This week’s volatility in crude oil prices shows just how frail market sentiment is: a run-up to $70 in Brent was quickly shattered by yesterday’s news of a bigger than expected inventory build in the US.
And the sentiments from big oil companies reporting this week are not helping, either.
BP’s chief executive Tony Hayward was unremittingly bleak on the industry outlook on Tuesday, saying he was “not counting on a recovery any time soon” and today his counterpart at Shell, Peter Voser, had a similar take.
Voser says there is an overhang of as much as 15m barrels per day in capacity:
“Global energy supply is increasing at 10 per cent this year… there is ample energy supply and not enough demand today.

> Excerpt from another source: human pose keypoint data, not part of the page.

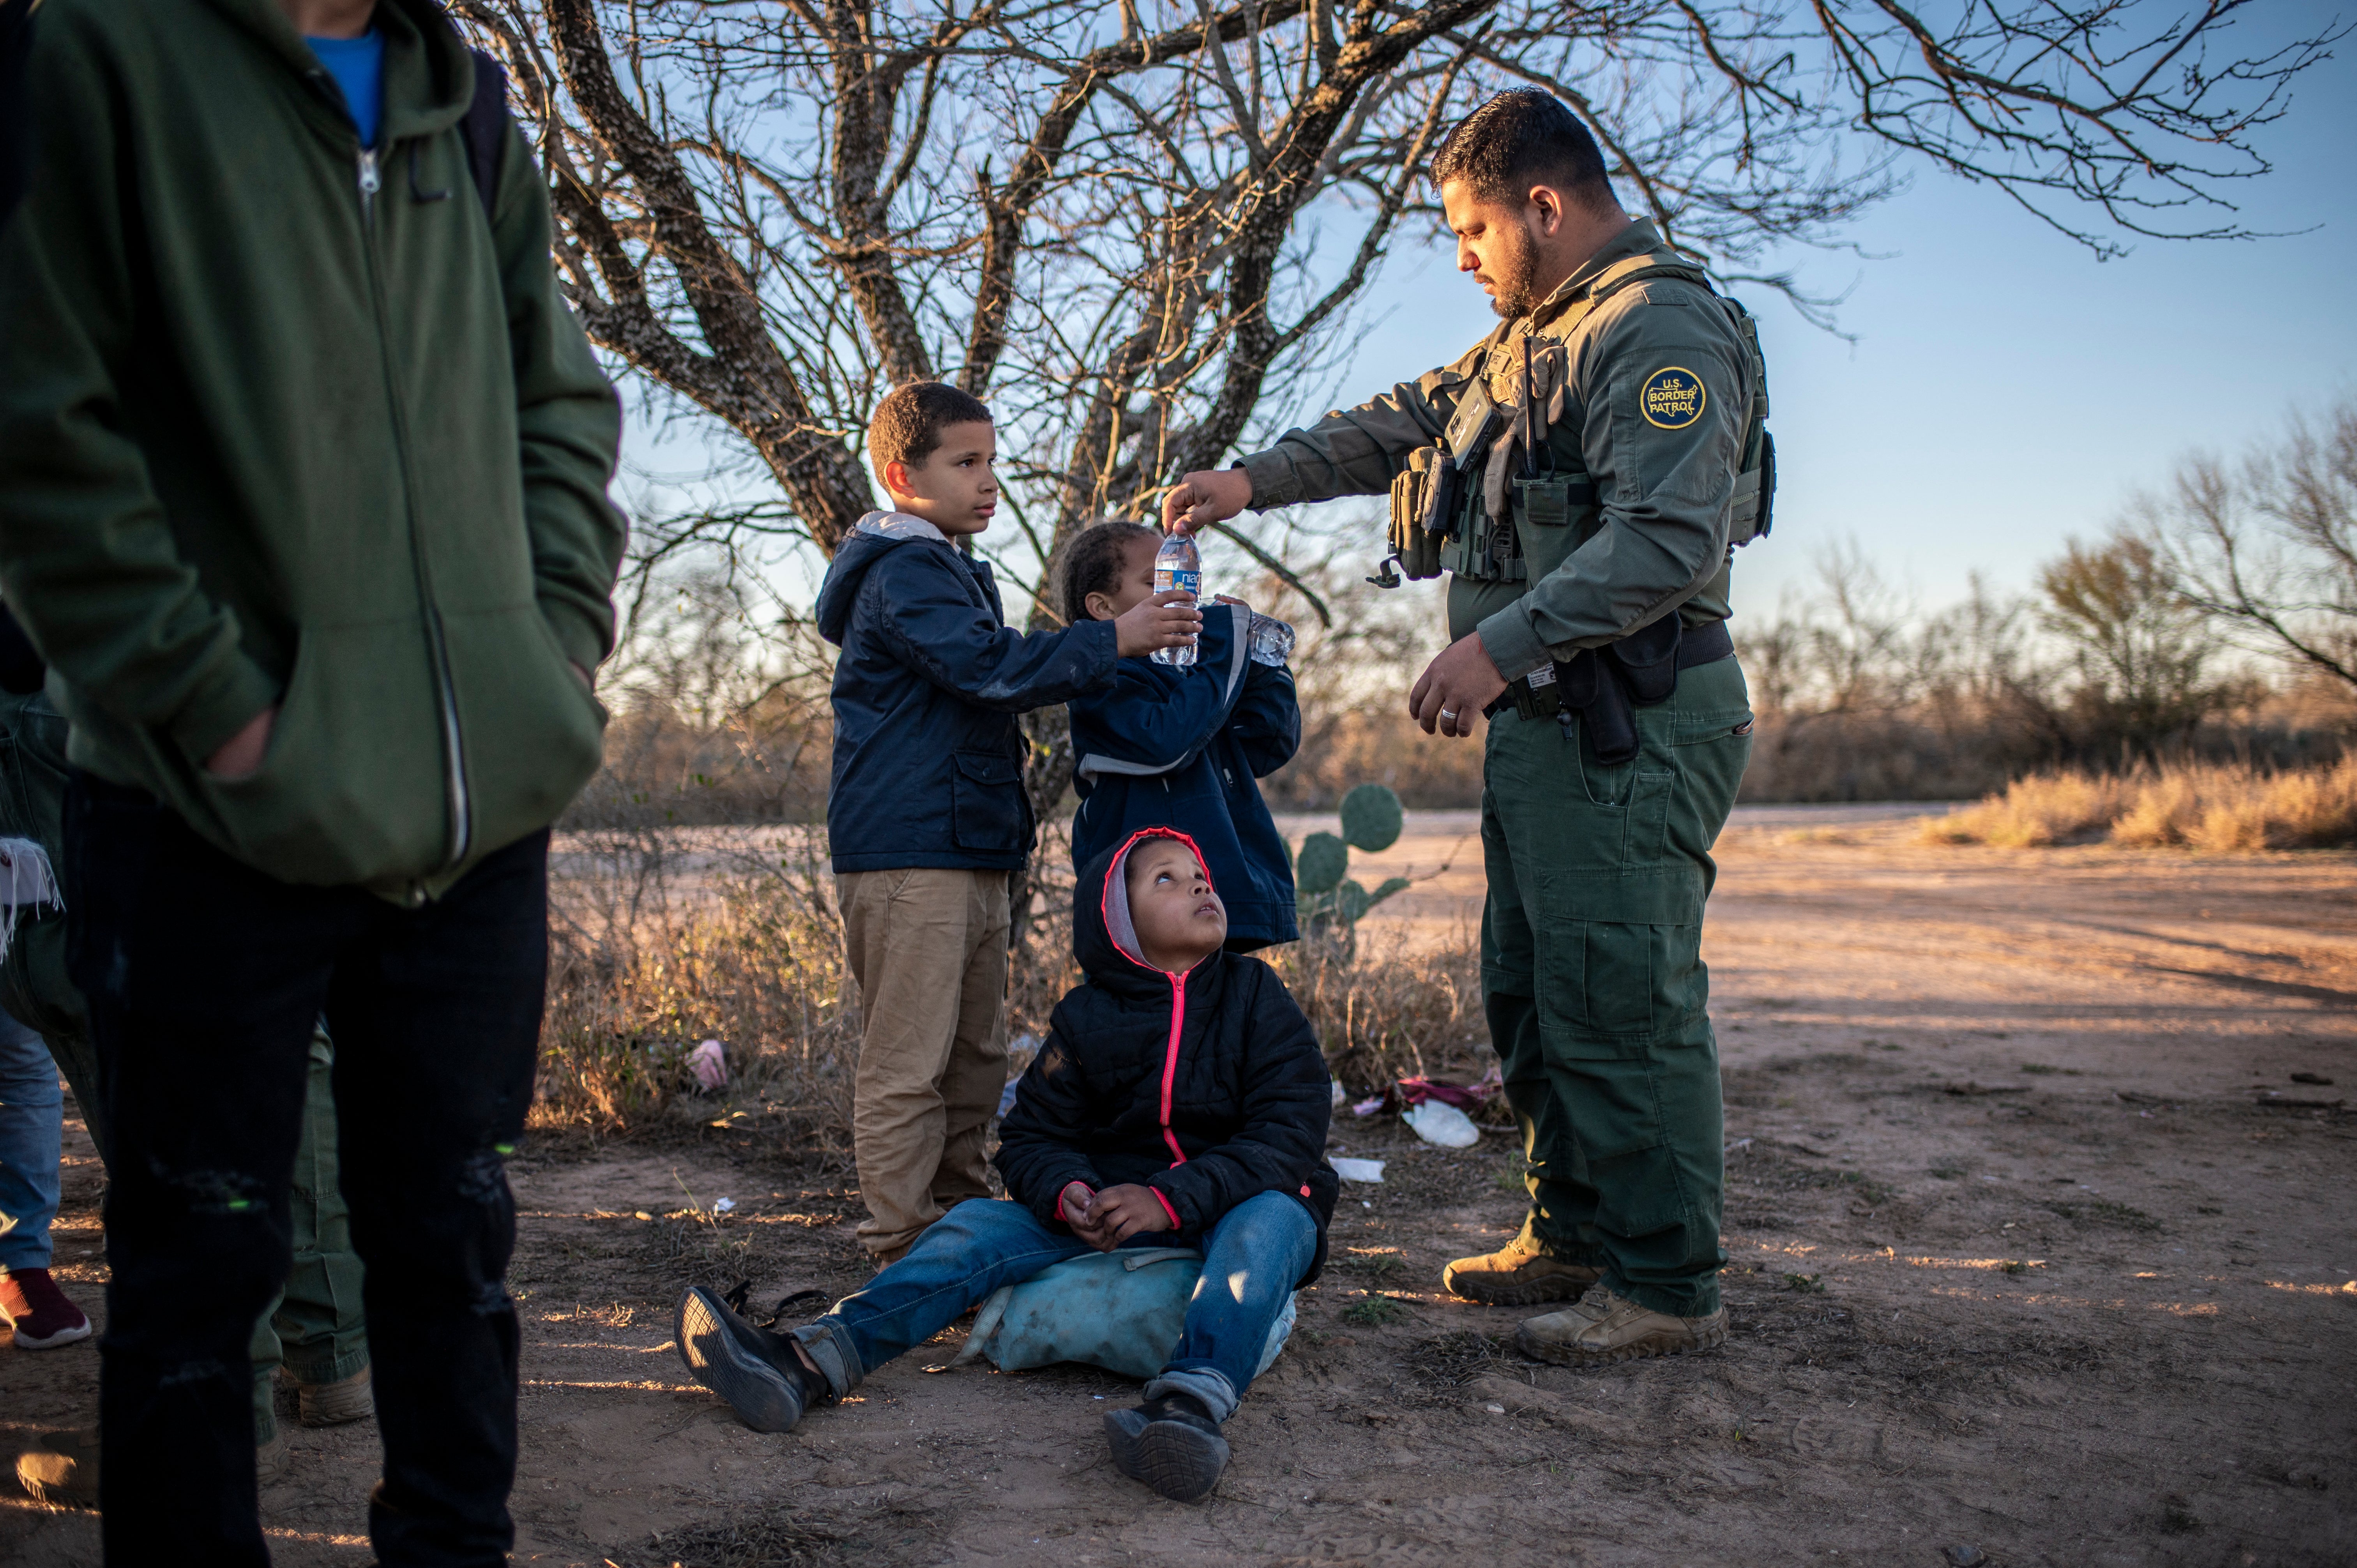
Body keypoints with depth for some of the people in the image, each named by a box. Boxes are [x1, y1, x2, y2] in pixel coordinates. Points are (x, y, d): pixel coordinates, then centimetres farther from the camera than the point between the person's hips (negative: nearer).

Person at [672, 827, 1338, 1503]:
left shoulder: (1257, 997, -4)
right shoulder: (1086, 1021, 2)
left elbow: (1291, 1134, -14)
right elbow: (1031, 1136, 4)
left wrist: (1173, 1198, -28)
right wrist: (1066, 1193, -22)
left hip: (1231, 1207, -2)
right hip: (1117, 1200, 3)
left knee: (1273, 1218, -37)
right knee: (982, 1221, -18)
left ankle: (1193, 1401, -61)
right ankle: (813, 1360, -37)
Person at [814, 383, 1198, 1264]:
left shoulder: (955, 571, 22)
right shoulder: (903, 574, -11)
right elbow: (989, 667, -22)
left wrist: (1102, 656, 17)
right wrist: (1112, 640, -21)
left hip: (970, 846, 10)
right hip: (909, 852, -10)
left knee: (975, 1056, 15)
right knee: (909, 1061, -6)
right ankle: (904, 1250, 0)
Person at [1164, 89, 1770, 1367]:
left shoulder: (1661, 329, -12)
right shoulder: (1533, 338, 22)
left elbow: (1668, 539, -23)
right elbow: (1400, 427, 28)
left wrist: (1500, 643, -26)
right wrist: (1254, 479, 18)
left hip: (1628, 730, -10)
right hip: (1547, 723, 10)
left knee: (1620, 1001, -8)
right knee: (1530, 993, 14)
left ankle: (1668, 1285, 2)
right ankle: (1574, 1238, 25)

This is quite a turnaround from a year ago. ”
“We simply don’t know when the global economy will recover and we have to plan on the basis that this downturn will last a long time.”
Shell’s chief financial officer Simon Henry said while retail fuel sales had risen in the US, demand just about everywhere else was weak.
As well as hacking into their own operational costs, Shell and BP are aggressively pursuing lower costs from suppliers and services firms. And this is where oil services firms like Halliburton and Schlumberger, come in.
Most of those have already announced significant job cuts this year and massive falls in profits, but they managed to beat expectations. Andrew Gould of Schlumberger said on Friday he was ‘less pessimistic’ than a few months ago, but signalled there could be more difficult times to come.:
“There is one element of this cycle that we don’t understand: What will our customers do when their cash flows really start to be crimped?”
He will not be reassured by comments from Shell’s Voser today that while cost pressures were easing, they are “still high by historical standards”.
BP on Tuesday said it had already gained some of the savings from suppliers it has been talking about for months. But it is still pursuing more. And about those cash flows:
However, BP needs an oil price of about $60 to be able to cover its dividend payments and capital spending programme, which will cost $19bn-$20bn this year, from its cash flow.